Some Questions and Answers

What are pre-employment assessment tests?

There are a variety of pre-employment assessments, including intelligence tests, personality tests, job fit tests, interest inventories and work skills tests. Personality tests are designed to measure an individual’s emotional, motivational, interpersonal and attitudinal characteristics, as opposed to abilities. Although personality tests were originally designed for use by psychologists and psychiatrists in clinical settings to diagnose and treat mental illnesses, the increasing use of such tests by employers has spawned an entire industry focusing on developing job-specific personality testing.

Are pre-employment personality assessments effective?

According to a 2012 study by Oracle and Development Dimensions International (DDI), a global human resources consulting firm whose expertise includes designing and implementing selection systems, more than 250 staffing directors and over 2,000 new hires from 28 countries provided the following perspectives on their organization’s selection processes (the following are excerpts from the study):

  • [O]nly 41 percent of staffing directors report that their pre-employment assessments are able to predict better hires.
  • Only half of staffing directors rate their systems as effective, and even fewer view them as aligned, objective, flexible, efficient, or integrated. 
  • [T]he actual process for making a hiring decision is less effective than a coin toss.
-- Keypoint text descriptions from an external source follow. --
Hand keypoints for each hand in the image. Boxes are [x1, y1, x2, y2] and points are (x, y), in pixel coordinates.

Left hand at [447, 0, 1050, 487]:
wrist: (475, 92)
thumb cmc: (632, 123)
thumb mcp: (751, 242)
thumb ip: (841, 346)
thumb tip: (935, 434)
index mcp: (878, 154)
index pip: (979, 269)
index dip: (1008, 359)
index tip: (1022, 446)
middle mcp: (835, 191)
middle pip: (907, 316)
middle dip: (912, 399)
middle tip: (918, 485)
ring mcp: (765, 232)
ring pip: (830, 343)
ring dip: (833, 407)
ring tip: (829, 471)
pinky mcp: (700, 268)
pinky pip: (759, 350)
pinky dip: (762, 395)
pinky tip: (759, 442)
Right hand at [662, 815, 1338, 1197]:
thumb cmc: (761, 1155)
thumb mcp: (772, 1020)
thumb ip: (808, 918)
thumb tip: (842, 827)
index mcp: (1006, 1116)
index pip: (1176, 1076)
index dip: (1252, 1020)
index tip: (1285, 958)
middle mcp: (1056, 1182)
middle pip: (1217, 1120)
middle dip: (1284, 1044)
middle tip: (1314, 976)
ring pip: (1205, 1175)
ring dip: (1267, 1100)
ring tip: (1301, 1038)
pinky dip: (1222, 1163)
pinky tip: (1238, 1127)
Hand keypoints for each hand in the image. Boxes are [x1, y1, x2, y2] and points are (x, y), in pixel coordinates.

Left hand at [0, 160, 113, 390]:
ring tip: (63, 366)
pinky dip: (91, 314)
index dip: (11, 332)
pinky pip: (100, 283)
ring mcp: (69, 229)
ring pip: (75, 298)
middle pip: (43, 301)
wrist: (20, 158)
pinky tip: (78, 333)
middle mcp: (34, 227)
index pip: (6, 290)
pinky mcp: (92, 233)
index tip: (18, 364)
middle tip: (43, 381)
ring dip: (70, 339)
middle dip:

In a 2007 article titled, “Reconsidering the Use of Personality Tests in Employment Contexts”, co-authored by six current or former editors of psychological journals, Dr. Kevin Murphy, Professor of Psychology at Pennsylvania State University and Editor of the Journal of Applied Psychology (1996-2002), states:

The problem with personality tests is … that the validity of personality measures as predictors of job performance is often disappointingly low. … The argument for using personality tests to predict performance does not strike me as convincing in the first place.

What are examples of test questions?

Set out below are examples of questions from an assessment test. Applicants are to respond to each statement with one of five choices: Strongly Disagree, Slightly Disagree, Not Sure/In Between, Slightly Agree, and Strongly Agree.

1. I don’t mind changes in my daily routine.
2. Others consider me a good teammate.
3. I hardly ever finish things on time.
4. Even if they are correct, I find criticism from others difficult to take.
5. I find unexpected changes to be frustrating.
6. It bothers me when people ask me to help them get their work done.
7. At work, I sometimes don’t finish things on time.
8. I prefer things to stay the same and not change.
9. I usually won’t go out of my way to help someone else.
10. Unexpected problems at work cause me great frustration.
11. I believe that others have good intentions.
12. I don’t always see things through.
13. I complete tasks before being told to do them.
14. I do not get emotional in stressful situations.
15. I can change course, if necessary.
16. I am willing to help other people, even if I am very busy.
17. I do everything I say I will do.
18. I jump into action before others.
19. I am not easily stressed.
20. I can handle criticism without getting upset.
21. I am put off by unexpected events.
22. I only help others if I have extra time at the end of the day.
23. I rarely finish doing things before they are actually due (such as paying bills, finishing work).
24. I am the first person to volunteer for new projects.
25. I am easily stressed.
26. I dislike the unknown.
27. I only offer my assistance to others if my own workload is complete.
28. I prefer to have the same structured schedule every day.
29. At work, you simply can’t help everyone and get your own job done.
30. I get frustrated at work when there are too many demands on my time.